Terminus Group, the global smart services and solutions provider and developer of three next generation smart cities, recently took part in the VIPriors Challenge – an award presented to pioneers in the field of computer vision, as part of the European Conference on Computer Vision (ECCV) 2022.
With the award set across four challenges – Image Classification, Object Detection, Instance Segmentation, and Action Recognition – the Terminus Group team took second place in the “Object Detection” category.
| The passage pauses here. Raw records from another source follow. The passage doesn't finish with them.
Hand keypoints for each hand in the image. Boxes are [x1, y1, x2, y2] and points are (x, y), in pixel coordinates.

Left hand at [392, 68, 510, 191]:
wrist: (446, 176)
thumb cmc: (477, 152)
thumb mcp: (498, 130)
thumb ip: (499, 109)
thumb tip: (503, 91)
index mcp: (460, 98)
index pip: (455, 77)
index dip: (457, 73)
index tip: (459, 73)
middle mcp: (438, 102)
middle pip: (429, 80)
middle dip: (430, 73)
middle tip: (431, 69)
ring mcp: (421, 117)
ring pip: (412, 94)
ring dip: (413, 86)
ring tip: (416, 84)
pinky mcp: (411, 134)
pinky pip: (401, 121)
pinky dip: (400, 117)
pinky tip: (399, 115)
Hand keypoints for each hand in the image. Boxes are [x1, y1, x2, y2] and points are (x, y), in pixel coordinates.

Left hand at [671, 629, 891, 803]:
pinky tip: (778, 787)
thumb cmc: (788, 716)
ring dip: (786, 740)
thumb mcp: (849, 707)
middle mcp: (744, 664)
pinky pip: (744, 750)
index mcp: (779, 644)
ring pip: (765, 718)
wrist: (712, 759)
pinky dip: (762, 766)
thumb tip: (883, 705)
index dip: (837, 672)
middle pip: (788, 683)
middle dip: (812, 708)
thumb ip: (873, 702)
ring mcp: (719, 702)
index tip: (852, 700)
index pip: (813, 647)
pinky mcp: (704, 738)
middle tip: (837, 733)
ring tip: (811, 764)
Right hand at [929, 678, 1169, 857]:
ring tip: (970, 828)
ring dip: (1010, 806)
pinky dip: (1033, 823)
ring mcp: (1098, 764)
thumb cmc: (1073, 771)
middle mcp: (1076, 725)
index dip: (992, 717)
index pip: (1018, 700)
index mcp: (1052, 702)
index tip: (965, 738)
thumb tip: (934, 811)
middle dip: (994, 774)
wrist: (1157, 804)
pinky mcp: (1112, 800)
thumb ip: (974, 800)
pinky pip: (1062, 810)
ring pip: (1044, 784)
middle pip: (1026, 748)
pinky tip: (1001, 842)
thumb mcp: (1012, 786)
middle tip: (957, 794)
ECCV is a biennial research conference, which, together with the International Conference on Computer Vision (ICCV) and the International Conference on Computer Vision and Pattern Recognition (CVPR), ranks in top three international conferences addressing computer vision.
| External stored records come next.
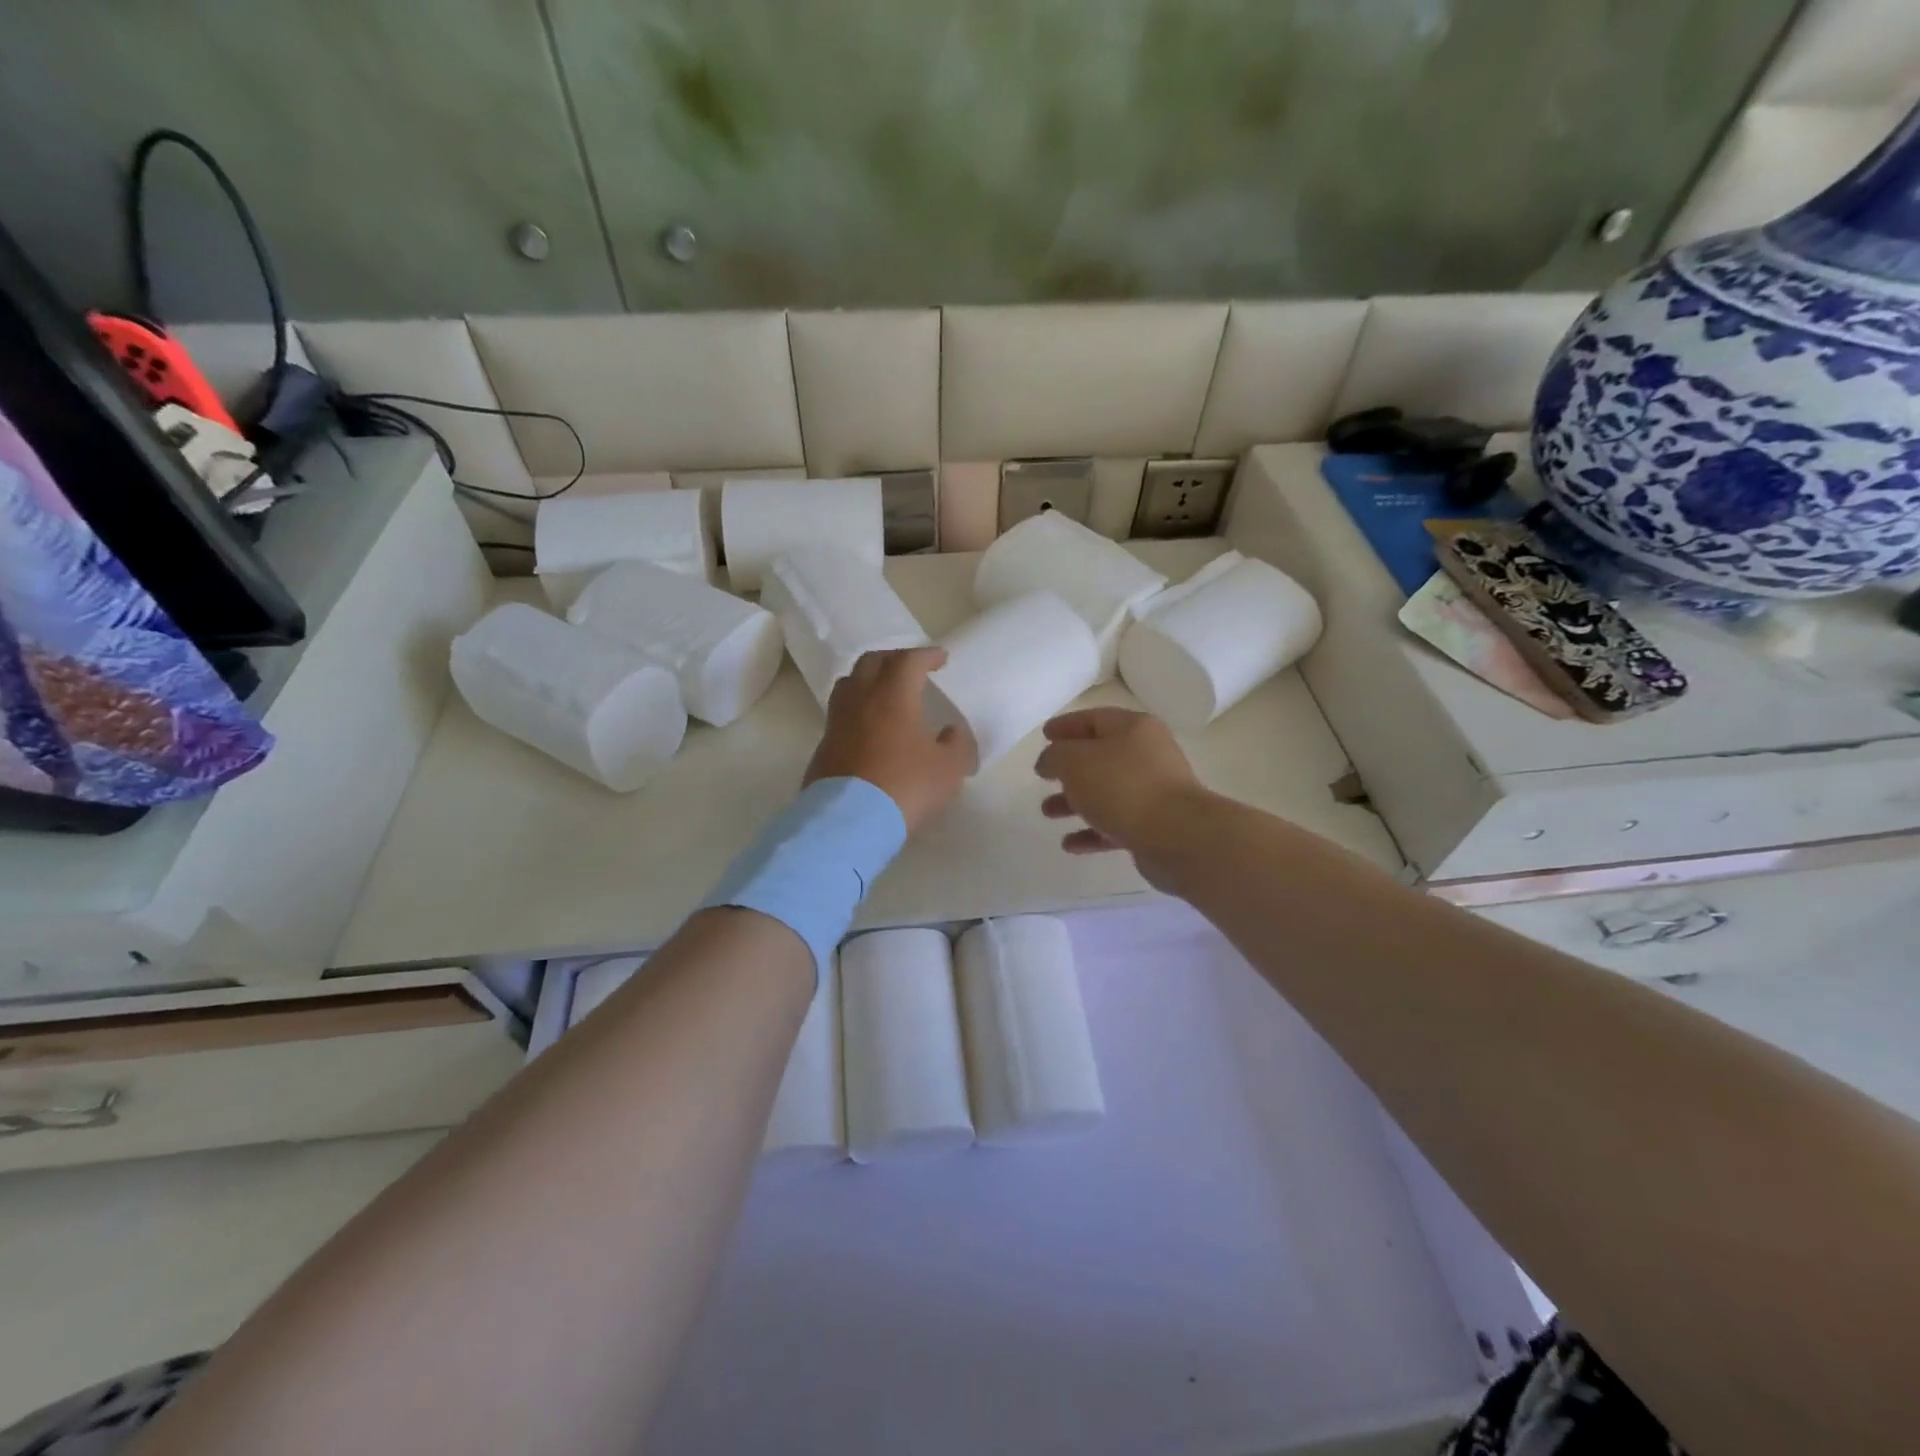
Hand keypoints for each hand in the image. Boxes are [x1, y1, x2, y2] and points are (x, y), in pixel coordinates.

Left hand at [805, 648, 972, 834]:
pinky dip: (856, 708)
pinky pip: (840, 713)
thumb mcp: (949, 769)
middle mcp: (861, 699)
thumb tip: (952, 732)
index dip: (927, 655)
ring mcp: (837, 722)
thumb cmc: (905, 786)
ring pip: (849, 683)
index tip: (940, 659)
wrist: (849, 821)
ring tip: (883, 690)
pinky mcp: (823, 745)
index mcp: (893, 695)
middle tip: (911, 668)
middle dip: (894, 659)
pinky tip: (867, 726)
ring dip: (868, 679)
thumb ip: (957, 744)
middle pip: (872, 662)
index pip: (909, 661)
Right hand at [1034, 708, 1206, 886]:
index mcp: (1133, 729)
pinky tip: (1070, 845)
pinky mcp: (1155, 825)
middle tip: (1044, 776)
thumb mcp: (1075, 761)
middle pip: (1101, 756)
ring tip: (1047, 812)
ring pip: (1106, 792)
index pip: (1094, 719)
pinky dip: (1092, 832)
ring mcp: (1154, 791)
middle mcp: (1147, 755)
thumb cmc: (1122, 787)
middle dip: (1069, 768)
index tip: (1044, 735)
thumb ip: (1055, 756)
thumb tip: (1049, 761)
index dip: (1066, 725)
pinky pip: (1116, 824)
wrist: (1177, 836)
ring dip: (1075, 802)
Computer vision is a field of artificial intelligence (AI) that enables computers and systems to derive meaningful information from digital images.
Attracting top laboratories, research institutes, multinationals, and institutions from all over the world, ECCV 2022 saw hundreds of international teams participate in the VIPriors Challenge. These included Terminus Group, Meituan, the Chinese Academy of Sciences, Tongji University, Xidian University, OmniVision, and Hutom.
The Visual Inductive Priors (VIPriors) for Data-Efficient Computer Vision Challenge, to give it its full title, focuses on how to use computer vision to summarize prior knowledge and improve the efficiency of digitalization.
As part of Terminus Group’s entry in the Object Detection category, the focus was on the zero basic training detector – to detect bicycle parts on the Delft Bikes dataset, under the condition of insufficient data. The dataset holds 10,000 bicycle images with parts missing, damaged or blocked. This makes it very difficult for existing object recognition technology to identify.
To counter this challenge, combined with the application of Terminus Group’s AI technology and products, the team set up a complete target detection framework to carry out technical innovation from digital pre-processing self-training, based on weak supervision, object detection framework optimization, and finally upgraded AP@0.50: 0.95 to 0.329 by the multi-model integration. This greatly improved the detection accuracy and adaptability of the classical object detection algorithm.
The importance of this, beyond the VIPriors challenge parameters, is that Terminus Group’s technologies can also be applied to other multiple object detection scenarios. This is achieved through Terminus Group’s development of a low code and no code platform to promote the implementation of research achievements.
While the VIPriors challenge has its winners and runners-up, these exercises often represent not just a solution but more often than not become the beginning of continued research. For its part, Terminus Group is continuing to optimize the pre-training model for industrial applications – in both domestic and international events – to adapt the “competition model” to the real needs of the industry. Ultimately, the company says this approach will further enable and enhance the industry’s technology and, specifically, via the use of Terminus Group’s city-level operating system TacOS 3.0 and “Nine Chapter AI Algorithm.”
The Nine Chapter AI Algorithm enables “modularization” and “atomization” for TacOS as its core AI platform and act as a bridge between academic and industrial ecosystems of development. Essentially, TacOS both enables academia to develop pre-training models based on industrial information, and further enables commercial enterprises to carry out their incubation of proprietary intellectual property algorithms and the use of existing mature algorithms.
At present, Terminus Group has started to train and adapt the VIPriors competition model based on real industry demand such as auto parts identification, with a view to supporting the digitalization process of the car manufacturing industry.
“A synergetic development process enables industrial applications through academic exploration, while improving scientific research and innovation for future products”, says Victor AI, Founder and CEO of Terminus Group,
“Going forward, Terminus Group expects to further enhance TacOS and the Nine Chapter AI Algorithm to promote the exploration of AI cutting-edge technologies, create a systematic optimization-oriented, low-threshold AI applications, for all kinds of enterprises. The outcome: More enterprises will enjoy the dividends of innovative technologies with AI more integrated into contemporary industrial practices.”
Based on more than 8,000 AIoT-related projects already completed, to date, Terminus Group has developed pre-training models that adapt to the needs of hundreds of subdivided fields such as industrial Internet, smart energy, and smart building, with many more sectors set to benefit in the future.